Job
Return the records below word for word.

(Recorded data)
* * * * *

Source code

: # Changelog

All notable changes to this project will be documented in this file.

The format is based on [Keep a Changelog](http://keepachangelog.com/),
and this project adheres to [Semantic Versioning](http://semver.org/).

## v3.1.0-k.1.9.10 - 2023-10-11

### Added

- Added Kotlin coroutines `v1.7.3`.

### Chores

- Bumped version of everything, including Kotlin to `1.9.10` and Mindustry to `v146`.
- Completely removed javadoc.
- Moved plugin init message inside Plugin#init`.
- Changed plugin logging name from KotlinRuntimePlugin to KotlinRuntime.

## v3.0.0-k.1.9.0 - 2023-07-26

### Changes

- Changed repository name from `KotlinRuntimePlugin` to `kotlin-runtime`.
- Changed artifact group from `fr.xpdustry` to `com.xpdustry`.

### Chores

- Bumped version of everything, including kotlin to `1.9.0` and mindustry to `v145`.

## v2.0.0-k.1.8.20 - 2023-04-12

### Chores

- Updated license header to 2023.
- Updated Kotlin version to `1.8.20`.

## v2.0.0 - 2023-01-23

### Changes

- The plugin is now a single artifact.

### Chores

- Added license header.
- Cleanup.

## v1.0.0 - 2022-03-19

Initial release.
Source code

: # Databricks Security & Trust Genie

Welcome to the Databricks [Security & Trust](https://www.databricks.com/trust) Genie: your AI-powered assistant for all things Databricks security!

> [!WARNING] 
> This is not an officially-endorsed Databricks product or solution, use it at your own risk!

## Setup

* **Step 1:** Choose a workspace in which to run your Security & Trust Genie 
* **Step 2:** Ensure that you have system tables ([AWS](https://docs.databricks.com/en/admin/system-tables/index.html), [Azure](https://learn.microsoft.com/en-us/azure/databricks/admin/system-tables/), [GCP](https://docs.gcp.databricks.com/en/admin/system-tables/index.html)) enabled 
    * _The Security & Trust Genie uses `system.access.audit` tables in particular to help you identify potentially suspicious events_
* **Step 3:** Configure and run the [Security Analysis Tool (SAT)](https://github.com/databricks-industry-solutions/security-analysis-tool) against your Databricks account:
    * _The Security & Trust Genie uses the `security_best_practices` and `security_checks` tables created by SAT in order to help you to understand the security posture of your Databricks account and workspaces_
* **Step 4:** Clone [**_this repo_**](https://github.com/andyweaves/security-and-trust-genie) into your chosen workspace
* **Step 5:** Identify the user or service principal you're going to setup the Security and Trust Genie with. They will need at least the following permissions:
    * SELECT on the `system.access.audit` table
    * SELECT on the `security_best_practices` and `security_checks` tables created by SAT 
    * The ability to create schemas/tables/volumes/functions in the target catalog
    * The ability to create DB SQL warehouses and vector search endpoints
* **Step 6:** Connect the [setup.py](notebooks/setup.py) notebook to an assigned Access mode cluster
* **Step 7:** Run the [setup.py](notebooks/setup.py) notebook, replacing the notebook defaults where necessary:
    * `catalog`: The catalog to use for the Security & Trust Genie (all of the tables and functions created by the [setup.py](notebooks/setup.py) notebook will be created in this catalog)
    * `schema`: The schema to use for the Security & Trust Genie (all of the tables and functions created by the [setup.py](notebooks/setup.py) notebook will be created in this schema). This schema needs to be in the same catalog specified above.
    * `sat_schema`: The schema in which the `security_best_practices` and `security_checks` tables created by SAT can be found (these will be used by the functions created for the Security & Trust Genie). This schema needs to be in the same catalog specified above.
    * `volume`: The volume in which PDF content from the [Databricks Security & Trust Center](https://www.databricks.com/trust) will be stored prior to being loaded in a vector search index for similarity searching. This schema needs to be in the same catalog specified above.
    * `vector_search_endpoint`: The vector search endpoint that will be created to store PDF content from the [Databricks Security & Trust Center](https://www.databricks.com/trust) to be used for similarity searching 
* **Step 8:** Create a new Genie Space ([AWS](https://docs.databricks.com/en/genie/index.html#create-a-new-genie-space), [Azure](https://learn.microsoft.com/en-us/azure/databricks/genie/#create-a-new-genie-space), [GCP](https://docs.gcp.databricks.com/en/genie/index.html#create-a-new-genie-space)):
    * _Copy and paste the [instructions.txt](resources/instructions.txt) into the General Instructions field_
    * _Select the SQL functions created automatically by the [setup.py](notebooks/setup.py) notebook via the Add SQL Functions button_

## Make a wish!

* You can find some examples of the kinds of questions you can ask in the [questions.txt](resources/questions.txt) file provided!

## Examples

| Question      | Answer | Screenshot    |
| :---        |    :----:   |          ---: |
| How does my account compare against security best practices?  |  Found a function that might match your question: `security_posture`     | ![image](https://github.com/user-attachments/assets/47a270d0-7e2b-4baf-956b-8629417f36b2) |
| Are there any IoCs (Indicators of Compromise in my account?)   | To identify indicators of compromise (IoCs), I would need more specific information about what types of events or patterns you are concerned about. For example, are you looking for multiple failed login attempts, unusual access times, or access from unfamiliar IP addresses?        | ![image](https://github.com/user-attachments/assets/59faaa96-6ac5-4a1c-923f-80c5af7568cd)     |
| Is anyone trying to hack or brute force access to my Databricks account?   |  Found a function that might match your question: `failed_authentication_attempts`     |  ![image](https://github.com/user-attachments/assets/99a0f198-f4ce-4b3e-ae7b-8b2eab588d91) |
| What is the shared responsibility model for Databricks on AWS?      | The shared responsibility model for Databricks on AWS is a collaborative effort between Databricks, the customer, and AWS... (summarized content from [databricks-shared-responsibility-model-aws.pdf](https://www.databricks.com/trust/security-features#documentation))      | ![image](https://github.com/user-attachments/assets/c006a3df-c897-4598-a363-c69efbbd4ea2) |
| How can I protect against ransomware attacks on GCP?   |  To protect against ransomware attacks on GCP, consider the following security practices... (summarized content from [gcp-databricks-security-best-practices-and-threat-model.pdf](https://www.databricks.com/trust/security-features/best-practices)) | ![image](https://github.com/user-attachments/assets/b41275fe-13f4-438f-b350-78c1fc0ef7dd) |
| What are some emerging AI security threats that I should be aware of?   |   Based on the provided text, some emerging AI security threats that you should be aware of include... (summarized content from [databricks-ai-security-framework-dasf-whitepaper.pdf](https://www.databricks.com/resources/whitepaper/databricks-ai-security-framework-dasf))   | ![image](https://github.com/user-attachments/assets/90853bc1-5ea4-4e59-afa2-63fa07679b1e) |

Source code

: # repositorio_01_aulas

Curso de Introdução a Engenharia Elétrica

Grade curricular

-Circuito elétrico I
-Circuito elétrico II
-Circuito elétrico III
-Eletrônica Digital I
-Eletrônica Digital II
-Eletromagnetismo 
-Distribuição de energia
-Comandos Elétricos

* * * * *

Your response
Source code

: # Changelog

All notable changes to this project will be documented in this file.

The format is based on [Keep a Changelog](http://keepachangelog.com/),
and this project adheres to [Semantic Versioning](http://semver.org/).

## v3.1.0-k.1.9.10 - 2023-10-11

### Added

- Added Kotlin coroutines `v1.7.3`.

### Chores

- Bumped version of everything, including Kotlin to `1.9.10` and Mindustry to `v146`.
- Completely removed javadoc.
- Moved plugin init message inside Plugin#init`.
- Changed plugin logging name from KotlinRuntimePlugin to KotlinRuntime.

## v3.0.0-k.1.9.0 - 2023-07-26

### Changes

- Changed repository name from `KotlinRuntimePlugin` to `kotlin-runtime`.
- Changed artifact group from `fr.xpdustry` to `com.xpdustry`.

### Chores

- Bumped version of everything, including kotlin to `1.9.0` and mindustry to `v145`.

## v2.0.0-k.1.8.20 - 2023-04-12

### Chores

- Updated license header to 2023.
- Updated Kotlin version to `1.8.20`.

## v2.0.0 - 2023-01-23

### Changes

- The plugin is now a single artifact.

### Chores

- Added license header.
- Cleanup.

## v1.0.0 - 2022-03-19

Initial release.
Source code

: # Databricks Security & Trust Genie

Welcome to the Databricks [Security & Trust](https://www.databricks.com/trust) Genie: your AI-powered assistant for all things Databricks security!

> [!WARNING] 
> This is not an officially-endorsed Databricks product or solution, use it at your own risk!

## Setup

* **Step 1:** Choose a workspace in which to run your Security & Trust Genie 
* **Step 2:** Ensure that you have system tables ([AWS](https://docs.databricks.com/en/admin/system-tables/index.html), [Azure](https://learn.microsoft.com/en-us/azure/databricks/admin/system-tables/), [GCP](https://docs.gcp.databricks.com/en/admin/system-tables/index.html)) enabled 
    * _The Security & Trust Genie uses `system.access.audit` tables in particular to help you identify potentially suspicious events_
* **Step 3:** Configure and run the [Security Analysis Tool (SAT)](https://github.com/databricks-industry-solutions/security-analysis-tool) against your Databricks account:
    * _The Security & Trust Genie uses the `security_best_practices` and `security_checks` tables created by SAT in order to help you to understand the security posture of your Databricks account and workspaces_
* **Step 4:** Clone [**_this repo_**](https://github.com/andyweaves/security-and-trust-genie) into your chosen workspace
* **Step 5:** Identify the user or service principal you're going to setup the Security and Trust Genie with. They will need at least the following permissions:
    * SELECT on the `system.access.audit` table
    * SELECT on the `security_best_practices` and `security_checks` tables created by SAT 
    * The ability to create schemas/tables/volumes/functions in the target catalog
    * The ability to create DB SQL warehouses and vector search endpoints
* **Step 6:** Connect the [setup.py](notebooks/setup.py) notebook to an assigned Access mode cluster
* **Step 7:** Run the [setup.py](notebooks/setup.py) notebook, replacing the notebook defaults where necessary:
    * `catalog`: The catalog to use for the Security & Trust Genie (all of the tables and functions created by the [setup.py](notebooks/setup.py) notebook will be created in this catalog)
    * `schema`: The schema to use for the Security & Trust Genie (all of the tables and functions created by the [setup.py](notebooks/setup.py) notebook will be created in this schema). This schema needs to be in the same catalog specified above.
    * `sat_schema`: The schema in which the `security_best_practices` and `security_checks` tables created by SAT can be found (these will be used by the functions created for the Security & Trust Genie). This schema needs to be in the same catalog specified above.
    * `volume`: The volume in which PDF content from the [Databricks Security & Trust Center](https://www.databricks.com/trust) will be stored prior to being loaded in a vector search index for similarity searching. This schema needs to be in the same catalog specified above.
    * `vector_search_endpoint`: The vector search endpoint that will be created to store PDF content from the [Databricks Security & Trust Center](https://www.databricks.com/trust) to be used for similarity searching 
* **Step 8:** Create a new Genie Space ([AWS](https://docs.databricks.com/en/genie/index.html#create-a-new-genie-space), [Azure](https://learn.microsoft.com/en-us/azure/databricks/genie/#create-a-new-genie-space), [GCP](https://docs.gcp.databricks.com/en/genie/index.html#create-a-new-genie-space)):
    * _Copy and paste the [instructions.txt](resources/instructions.txt) into the General Instructions field_
    * _Select the SQL functions created automatically by the [setup.py](notebooks/setup.py) notebook via the Add SQL Functions button_

## Make a wish!

* You can find some examples of the kinds of questions you can ask in the [questions.txt](resources/questions.txt) file provided!

## Examples

| Question      | Answer | Screenshot    |
| :---        |    :----:   |          ---: |
| How does my account compare against security best practices?  |  Found a function that might match your question: `security_posture`     | ![image](https://github.com/user-attachments/assets/47a270d0-7e2b-4baf-956b-8629417f36b2) |
| Are there any IoCs (Indicators of Compromise in my account?)   | To identify indicators of compromise (IoCs), I would need more specific information about what types of events or patterns you are concerned about. For example, are you looking for multiple failed login attempts, unusual access times, or access from unfamiliar IP addresses?        | ![image](https://github.com/user-attachments/assets/59faaa96-6ac5-4a1c-923f-80c5af7568cd)     |
| Is anyone trying to hack or brute force access to my Databricks account?   |  Found a function that might match your question: `failed_authentication_attempts`     |  ![image](https://github.com/user-attachments/assets/99a0f198-f4ce-4b3e-ae7b-8b2eab588d91) |
| What is the shared responsibility model for Databricks on AWS?      | The shared responsibility model for Databricks on AWS is a collaborative effort between Databricks, the customer, and AWS... (summarized content from [databricks-shared-responsibility-model-aws.pdf](https://www.databricks.com/trust/security-features#documentation))      | ![image](https://github.com/user-attachments/assets/c006a3df-c897-4598-a363-c69efbbd4ea2) |
| How can I protect against ransomware attacks on GCP?   |  To protect against ransomware attacks on GCP, consider the following security practices... (summarized content from [gcp-databricks-security-best-practices-and-threat-model.pdf](https://www.databricks.com/trust/security-features/best-practices)) | ![image](https://github.com/user-attachments/assets/b41275fe-13f4-438f-b350-78c1fc0ef7dd) |
| What are some emerging AI security threats that I should be aware of?   |   Based on the provided text, some emerging AI security threats that you should be aware of include... (summarized content from [databricks-ai-security-framework-dasf-whitepaper.pdf](https://www.databricks.com/resources/whitepaper/databricks-ai-security-framework-dasf))   | ![image](https://github.com/user-attachments/assets/90853bc1-5ea4-4e59-afa2-63fa07679b1e) |

Source code

: # repositorio_01_aulas

Curso de Introdução a Engenharia Elétrica

Grade curricular

-Circuito elétrico I
-Circuito elétrico II
-Circuito elétrico III
-Eletrônica Digital I
-Eletrônica Digital II
-Eletromagnetismo 
-Distribuição de energia
-Comandos Elétricos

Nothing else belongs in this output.